### DOEL VAN OEFENING
Neem uit het fragment over de boerderij het stuk over dat begint bij de woorden met "De mens heeft" en eindigt bij "onder één dak.", en vervang daarin "beschutting" door "onderdak".

### FRAGMENT
De mens heeft in een ver verleden leren bouwen om beschutting te zoeken.
Het oudste gebouw dat we een
'
huis'
zouden kunnen noemen,
was vermoedelijk tevens al een boerderij.
De mens en zijn
nuttige dieren
sliepen onder één dak.
De boerderij zou je niet alleen als de oudste vorm van het huis kunnen zien,
maar tevens als de eerste
fabriek.
Het gebouw is gericht op het bewerken
en het bewaren van de producten van de
veeteelt
en
landbouw.
De boerderij is, gezien vanuit de
monumentenzorg,
dan ook een van de ingewikkeldste monumenten.
Functioneert het bedrijf nog, dan moet het gebouw steeds weer aangepast worden aan de nieuwe
eisen van de bedrijfsvoering, en dat is steeds zo geweest.
De reeks daarmee samenhangende wijzigingen kan alleen gestopt worden, door het aan zijn
functie te onttrekken. En dan begint de ellende pas goed. Welke woonboerderij
doet nog denken aan het melken van de
koeien
en het dorsen van het
graan?

### GETOOND MATERIAAL

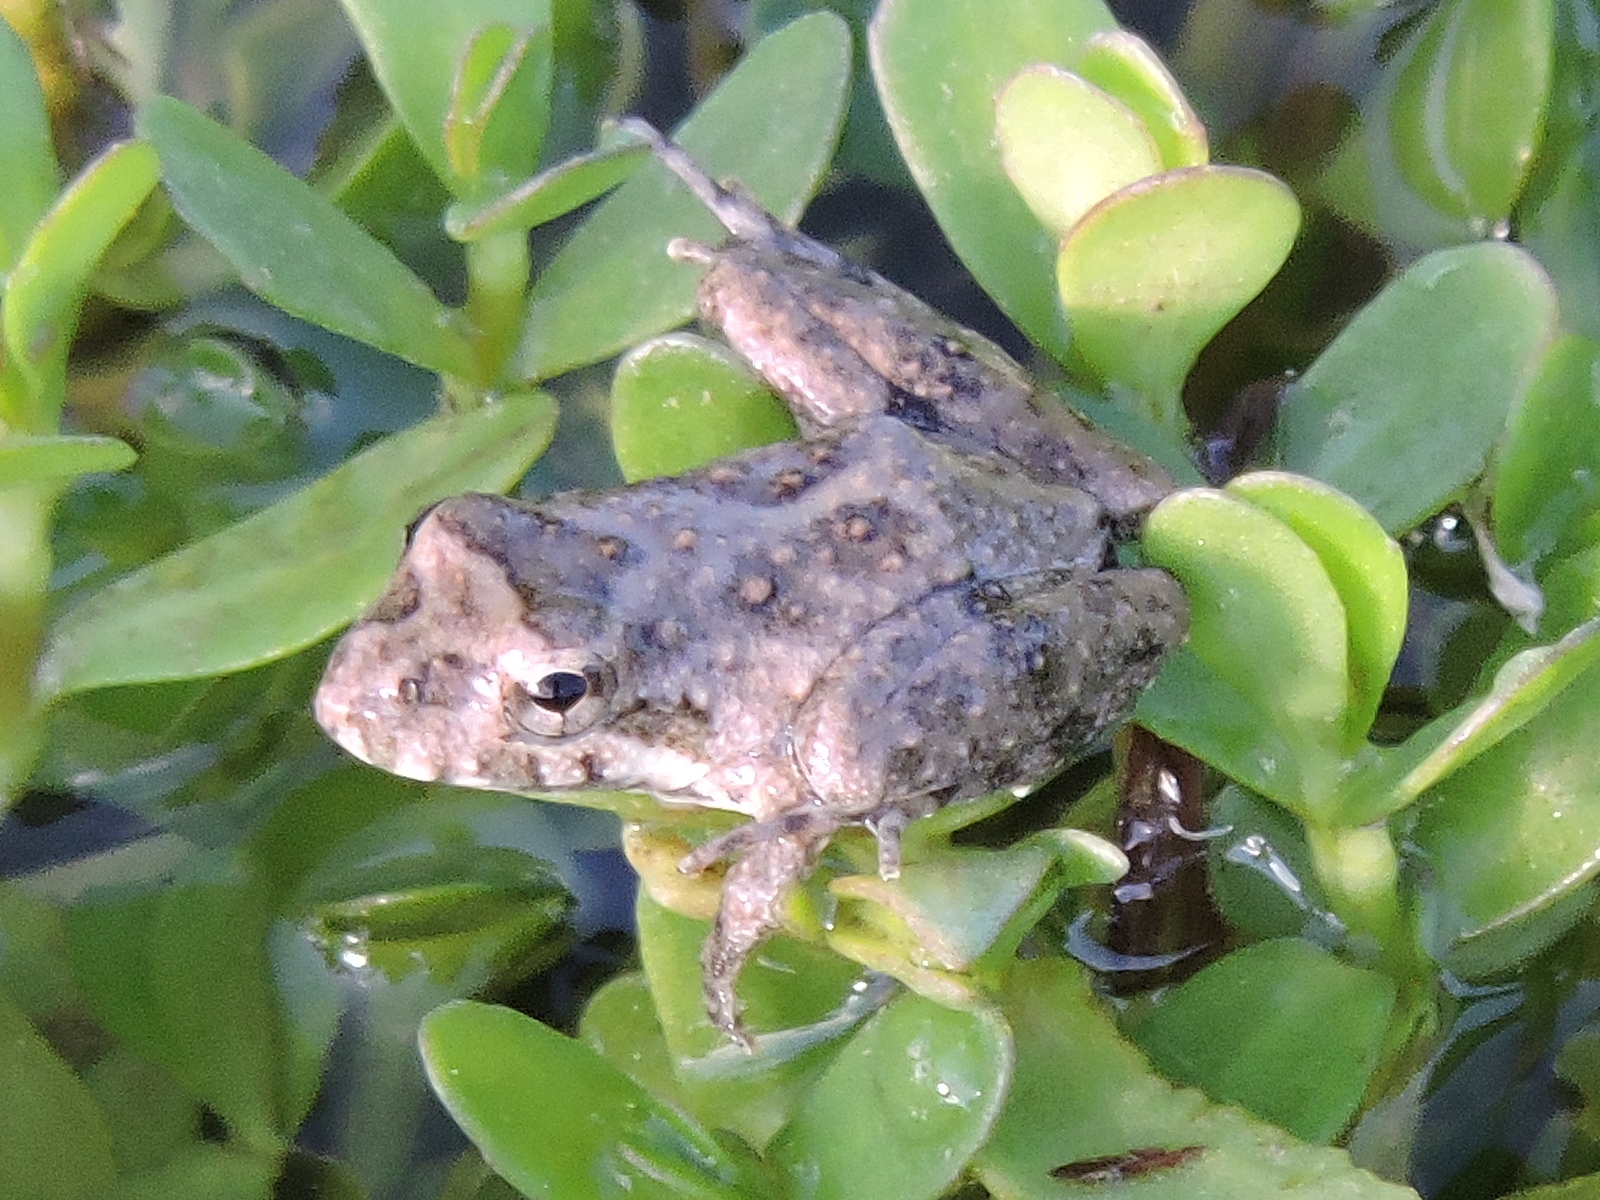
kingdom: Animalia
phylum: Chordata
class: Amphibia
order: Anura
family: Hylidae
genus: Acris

==

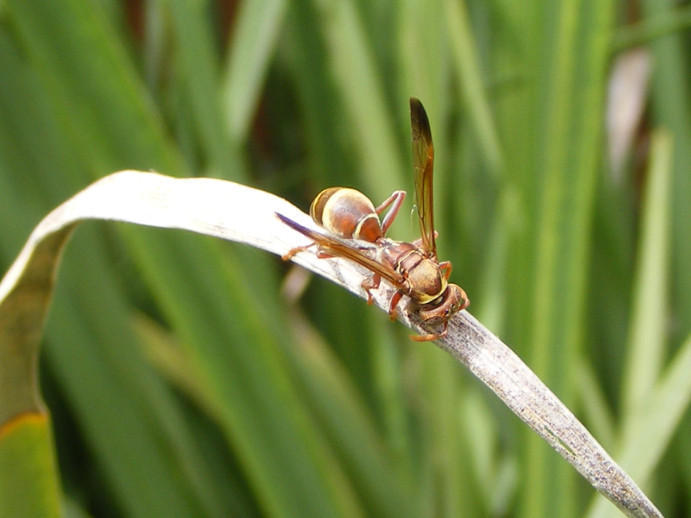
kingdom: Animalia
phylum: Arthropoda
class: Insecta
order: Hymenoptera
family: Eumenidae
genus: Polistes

### UITWERKING OPDRACHT
De mens heeft in een ver verleden leren bouwen om onderdak te zoeken.
Het oudste gebouw dat we een
'
huis'
zouden kunnen noemen,
was vermoedelijk tevens al een boerderij.
De mens en zijn
nuttige dieren
sliepen onder één dak.